Encruzilhadas de Poder

Escrito por Tata N'ganga Mujitu

Na foto Mãe Cacilda de Assis no Rio de Janeiro

Na Quimbanda que praticamos, nos é ensinado que Exu e Pombogira são nossos ancestrais, mas não ancestrais quaisquer: são aqueles que se empoderaram através da sabedoria de suas experiências de vida e se capacitaram para agir no mundo espiritual, livres da prisão da ignorância. Por já terem sido humanos e vivido na pele as dores e delícias da existência, entendem nossos anseios e limites com familiaridade. Aqui, Pombogira e Exu carregam um mistério da compaixão. 

Mas, como Pombogira e Exu também carregam em si o mistério do próprio movimento, convém não fechá-los demais nem mesmo nessa definição, e sempre aprender diretamente com eles.

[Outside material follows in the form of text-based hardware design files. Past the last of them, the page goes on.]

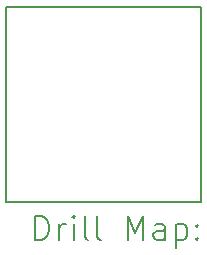
<source format=gbr>
%TF.GenerationSoftware,KiCad,Pcbnew,6.0.10-86aedd382b~118~ubuntu22.04.1*%
%TF.CreationDate,2023-02-01T12:08:23+01:00*%
%TF.ProjectId,rpcube,72706375-6265-42e6-9b69-6361645f7063,rev?*%
%TF.SameCoordinates,Original*%
%TF.FileFunction,Drillmap*%
%TF.FilePolarity,Positive*%
%FSLAX45Y45*%
G04 Gerber Fmt 4.5, Leading zero omitted, Abs format (unit mm)*
G04 Created by KiCad (PCBNEW 6.0.10-86aedd382b~118~ubuntu22.04.1) date 2023-02-01 12:08:23*
%MOMM*%
%LPD*%
G01*
G04 APERTURE LIST*
%ADD10C,0.200000*%
G04 APERTURE END LIST*
D10*
X7607300Y-5930900D02*
X9258300Y-5930900D01*
X9258300Y-5930900D02*
X9258300Y-7581900D01*
X9258300Y-7581900D02*
X7607300Y-7581900D01*
X7607300Y-7581900D02*
X7607300Y-5930900D01*
X7854919Y-7902376D02*
X7854919Y-7702376D01*
X7902538Y-7702376D01*
X7931109Y-7711900D01*
X7950157Y-7730948D01*
X7959681Y-7749995D01*
X7969205Y-7788090D01*
X7969205Y-7816662D01*
X7959681Y-7854757D01*
X7950157Y-7873805D01*
X7931109Y-7892852D01*
X7902538Y-7902376D01*
X7854919Y-7902376D01*
X8054919Y-7902376D02*
X8054919Y-7769043D01*
X8054919Y-7807138D02*
X8064443Y-7788090D01*
X8073967Y-7778567D01*
X8093014Y-7769043D01*
X8112062Y-7769043D01*
X8178728Y-7902376D02*
X8178728Y-7769043D01*
X8178728Y-7702376D02*
X8169205Y-7711900D01*
X8178728Y-7721424D01*
X8188252Y-7711900D01*
X8178728Y-7702376D01*
X8178728Y-7721424D01*
X8302538Y-7902376D02*
X8283490Y-7892852D01*
X8273967Y-7873805D01*
X8273967Y-7702376D01*
X8407300Y-7902376D02*
X8388252Y-7892852D01*
X8378728Y-7873805D01*
X8378728Y-7702376D01*
X8635871Y-7902376D02*
X8635871Y-7702376D01*
X8702538Y-7845233D01*
X8769205Y-7702376D01*
X8769205Y-7902376D01*
X8950157Y-7902376D02*
X8950157Y-7797614D01*
X8940633Y-7778567D01*
X8921586Y-7769043D01*
X8883490Y-7769043D01*
X8864443Y-7778567D01*
X8950157Y-7892852D02*
X8931110Y-7902376D01*
X8883490Y-7902376D01*
X8864443Y-7892852D01*
X8854919Y-7873805D01*
X8854919Y-7854757D01*
X8864443Y-7835709D01*
X8883490Y-7826186D01*
X8931110Y-7826186D01*
X8950157Y-7816662D01*
X9045395Y-7769043D02*
X9045395Y-7969043D01*
X9045395Y-7778567D02*
X9064443Y-7769043D01*
X9102538Y-7769043D01*
X9121586Y-7778567D01*
X9131110Y-7788090D01*
X9140633Y-7807138D01*
X9140633Y-7864281D01*
X9131110Y-7883328D01*
X9121586Y-7892852D01*
X9102538Y-7902376D01*
X9064443Y-7902376D01*
X9045395Y-7892852D01*
X9226348Y-7883328D02*
X9235871Y-7892852D01*
X9226348Y-7902376D01*
X9216824Y-7892852D01*
X9226348Y-7883328D01*
X9226348Y-7902376D01*
X9226348Y-7778567D02*
X9235871Y-7788090D01*
X9226348Y-7797614D01*
X9216824Y-7788090D01*
X9226348Y-7778567D01*
X9226348Y-7797614D01*
M02*

</source>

Exu sempre surpreende, excede e supera. 

Então, Exu é força ancestral que se renova, atravessando o tempo através de nós, mas estes nossos ancestrais bruxos e bruxas também se conectam com o mistério da própria natureza. Como falar em Pombogira do Luar, em Exu dos Rios, Exu Sete Cachoeiras, Pombogira Sete Catacumbas, se não reconhecermos que essas feiticeiras e feiticeiros se entranham na base da própria realidade, como a conhecemos? Não tem Exu na luz que guia, nos rios que se encontram, nas águas furiosas, na morte, na decomposição, na condução das almas?

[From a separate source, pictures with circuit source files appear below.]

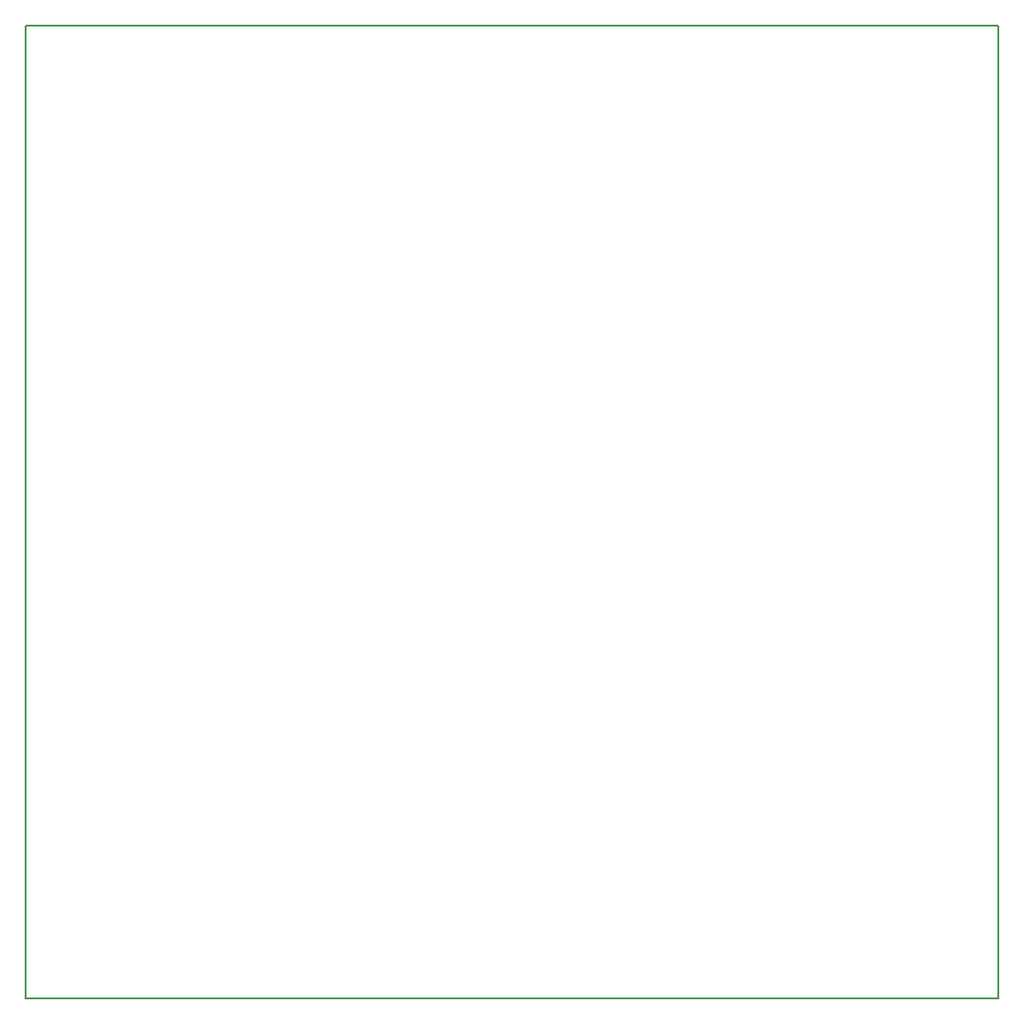
<source format=gbr>
G04 (created by PCBNEW (2013-07-07 BZR 4022)-stable) date 3/17/2015 10:38:49 AM*
%MOIN*%
G04 Gerber Fmt 3.4, Leading zero omitted, Abs format*
%FSLAX34Y34*%
G01*
G70*
G90*
G04 APERTURE LIST*
%ADD10C,0.00590551*%
%ADD11C,0.00787402*%
G04 APERTURE END LIST*
G54D10*
G54D11*
X43320Y-26540D02*
X78740Y-26540D01*
X43320Y-61980D02*
X43320Y-26546D01*
X78740Y-61980D02*
X78740Y-26546D01*
X78740Y-61980D02*
X43307Y-61980D01*
M02*

</source>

Na Cabula, é ensinado que Pombogiras e Exus são “guardiões das encruzilhadas de poder”. Mas que encruzilhadas seriam essas? Podemos entender como a encruzilhada na minha esquina, ou como o cruzeiro do cemitério, que são de fato pontos de poder, úteis para rituais. Mas só isso seria raso. As encruzilhadas de poder são as grandes áreas da vida, que são expressões da natureza, ou dos poderes manifestados – ou, ainda, em terminologia banto, são Nkisi.

Essas áreas também podem ser vistas como: alegria, amor, inteligência, desejo, sexo, comércio, dinheiro, encontros, desencontros, saúde, doença, nascimento, angústia, morte. Pombogira e Exu são guardiões dos movimentos da vida. 

Cada um desses movimentos é um portal em si mesmo, uma travessia, uma encruzilhada e uma oportunidade de sabedoria. O objetivo maior da(o) feiticeira(o) é se tornar um(a) mestre da vida – e, se isso não for possível, a gente se esforça como se fosse. Assim, no mínimo, conseguimos honrar Pombogira e Exu e, talvez, consigamos viver sendo a nós mesmos inteiramente, com honestidade.